The first hurdle could be cleared this week, as the Bloomington City Council is expected to approve an environmental impact statement for the Mall of America's planned expansion on a 53-acre parcel north of the mall. The next two steps will come in about a month, when the city council and Bloomington Port Authority approve master plans for the expansion site and transfers development rights, including a tax increment financing district, to the new site from the old one, says Bill Griffith, a Bloomington attorney representing the Mall of America. Once all that is done, the Mall of America can close on its land swap deal with the Metropolitan Airport Commission, he says.

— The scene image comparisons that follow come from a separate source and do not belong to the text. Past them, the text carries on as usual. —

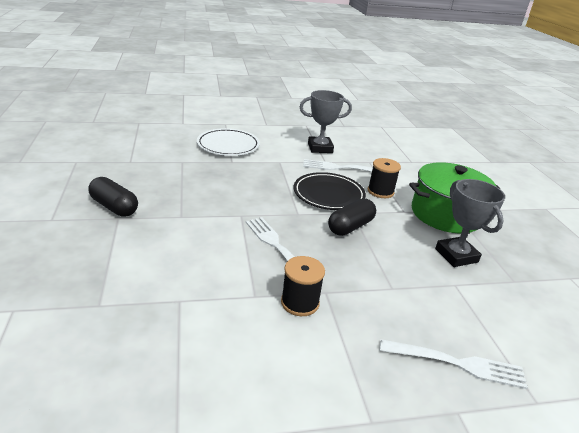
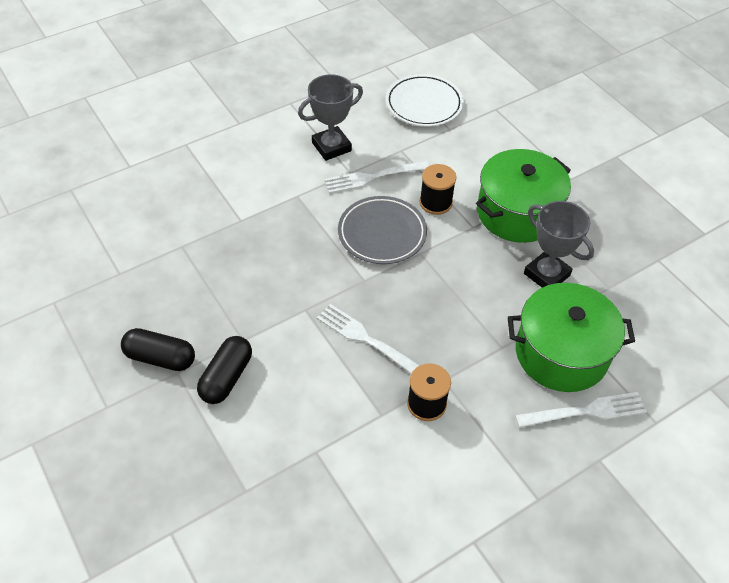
camera: 20 degrees left, 20 degrees up
(228, 145) = (217, 190): white plate -> white plate (424, 104)
(328, 195) = (382, 233): black plate -> grey plate
(350, 227) = (428, 277): black capsule -> black capsule (226, 377)
(449, 310) = (561, 353): none -> green pot

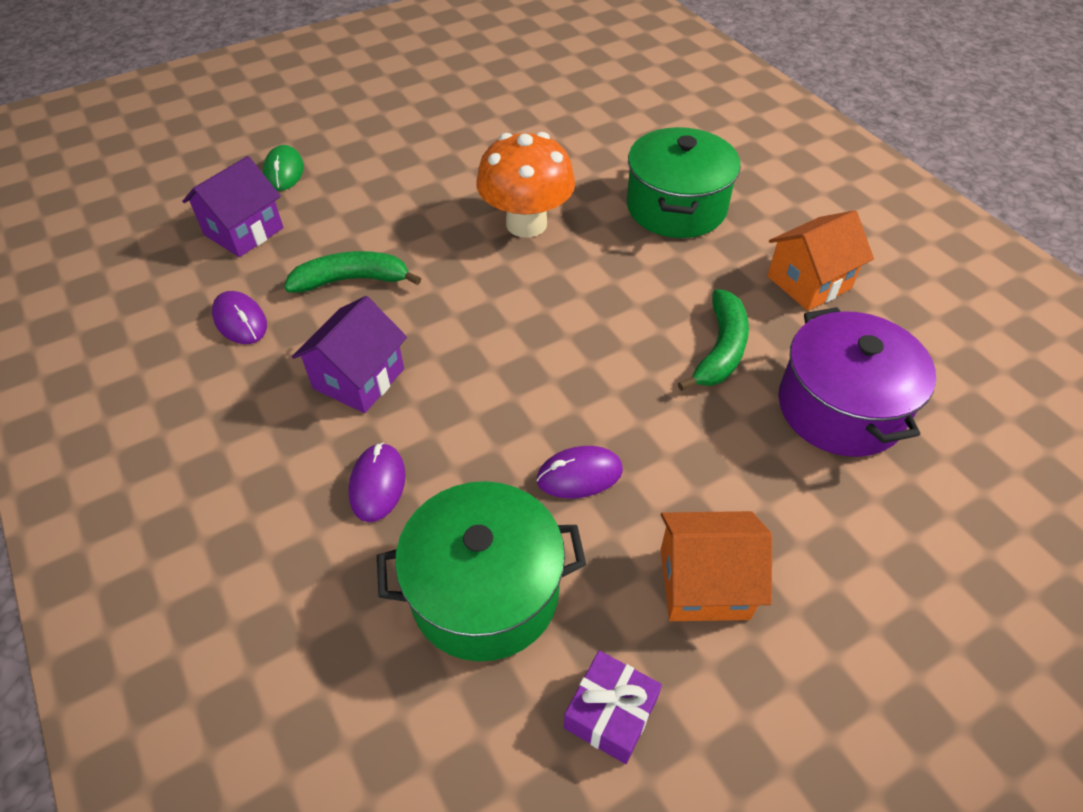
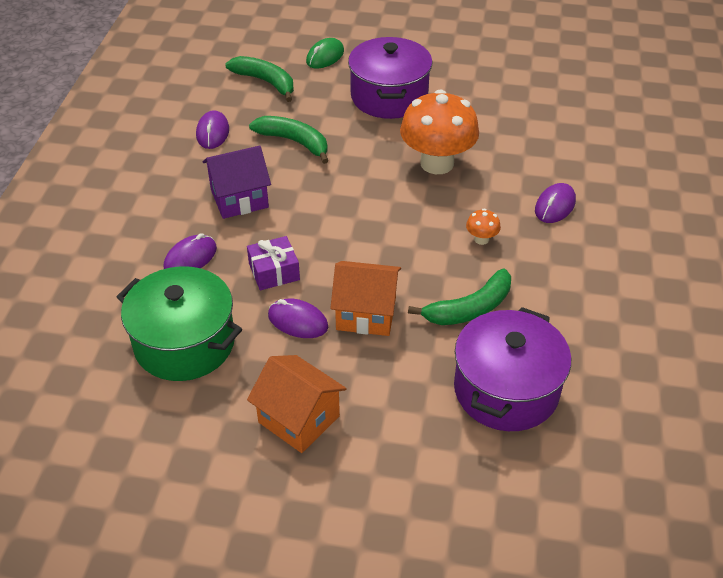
camera: 40 degrees right, 5 degrees down
(244, 231) = (266, 82): purple house -> green banana
(402, 181) = (389, 97): none -> purple pot
(610, 713) = (179, 439): purple gift -> purple gift (274, 272)
(652, 275) = (481, 239): none -> orange mushroom
(676, 207) = (554, 206): green pot -> purple mouse
(808, 282) = (589, 306): orange house -> orange house (366, 313)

"This deal benefits the entire metropolitan area by eliminating potentially costly damages over lost development rights," Griffith says. "This deal also provides a significant tax benefit to the city, which stood to lose millions of dollars a year because of development restrictions around the airport."

Led by Indianapolis-based Simon Property Group, the owners of the Mall of America plan to build an ambitious 5.3 million-sf second phase to the Bloomington shopping and entertainment center that will include hotels, office buildings, a retail and entertainment complex, event and performing arts centers, and residential projects. Plans are already underway for a 500-room full-service hotel on the site, and that could be the first portion of the new phase to be built, Griffith says. A hotel chain has not yet been identified for that project, he says.

"Unlike the first phase, this second phase will actually be a series of phases with the retail-entertainment portion to be the core of the expansion," Griffith says.